Can Everyone With Debt Problems Apply for an IVA?

Like many debt solutions on the market, an IVA comes with eligibility requirements. One of the main requirements of an Individual Voluntary Arrangement is that debtors must have debts of at least £15,000. These debts must also come from two or more creditors. People who meet these requirements may be eligible to apply but this does not mean the IVA will simply be accepted.

Why Would My IVA Application Not Be Accepted?

There are a few different reasons including the ability to make actual existing repayments. Those who are in full time employment who can make repayments may not actually be eligible for an IVA. One of the stipulations is that debtors must be unable to meet their current repayments. An alternative may be to arrange a new repayment plan with creditors with lower repayments for a period of time. An IVA must also be accepted by at least 75% of the creditors before it can be accepted.

Will an IVA be Made a Matter of Public Record?

Unlike bankruptcy an IVA is a confidential matter and will not be made public. During a bankruptcy process an advertisement is placed in a national newspaper but this does not happen during an IVA. The Individual Voluntary Arrangement is between the debtor and creditors and no one else need know about this agreement. A debt advisor or Insolvency Practitioner will also be involved in the process.

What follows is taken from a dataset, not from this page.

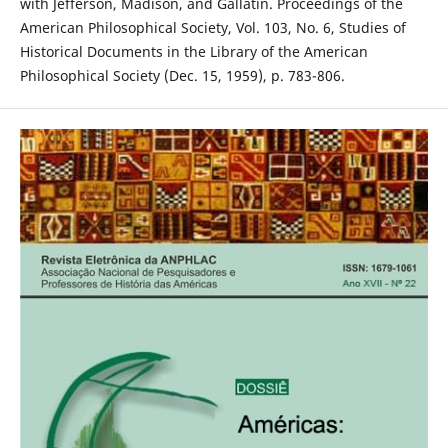
with Jefferson, Madison, and Gallatin. Proceedings of the
American Philosophical Society, Vol. 103, No. 6, Studies of
Historical Documents in the Library of the American
Philosophical Society (Dec. 15, 1959), p. 783-806.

Can All My Debts Be Cleared with an IVA?

All unsecured debts can usually be cleared using an IVA. Secured debts such as mortgages and credit agreements are a different matter and will not usually be included in the arrangement. Other secured debts may be car loans or credit agreements that have been secured on property. Unsecured personal loans, overdrafts and credit cards and arrears can be included in an IVA.

How Long Will an IVA Take to Finish?

The length of the IVA is sometimes a stumbling block for many people. The complete length should be five years of monthly payments, and for some people this is a long term commitment. But debtors should remember that these repayments will be reduced and will take the form of one monthly payment. Debtors will no longer have to deal with their creditors once an IVA is in place. Once the IVA has completed this will be a completely fresh start.

Can I Lose My House By Using an IVA?

Debtors will not be asked to sell their property but the value of the property will be taken into account during the assessment. It may be the case that some equity will be required to be released at some point during the IVA. If this is the case then this will happen near the end of the fifth year as the IVA is nearing its completion period.

Will I Still Be Paying Interest on Debts During an IVA?

No, once the IVA has been accepted the interest will stop. There will be an assessment on how much the debtor must pay in monthly payments and this will be calculated by the Insolvency Practitioner. Most debt advisors will claim that around 75% of the debts can wiped out. But this is not always the case and it will depend on the debtor’s financial circumstances and the agreement of the creditors.

Can I Apply if I am Not a Homeowner?

Yes, people who rent their accommodation are eligible to apply for an IVA. The IVA will not affect their tenant status as there is no equity to release from a rented home. Business owners can also apply for an IVA without it affecting their business status. A debt solution as such bankruptcy can severely curtail business operations especially for directors of limited companies.

Who Can I Talk About Arranging an IVA?

Anyone who is considering this debt solution should seek professional advice. It will be beneficial to talk to someone from either the Citizen’s Advice or the Consumer Credit Counselling Service (CCCS). These debt help agencies are free to use and will be able to offer advice on the various debt solutions available. There may be some alternatives to an IVA that will be better suited to the individual’s debt situation.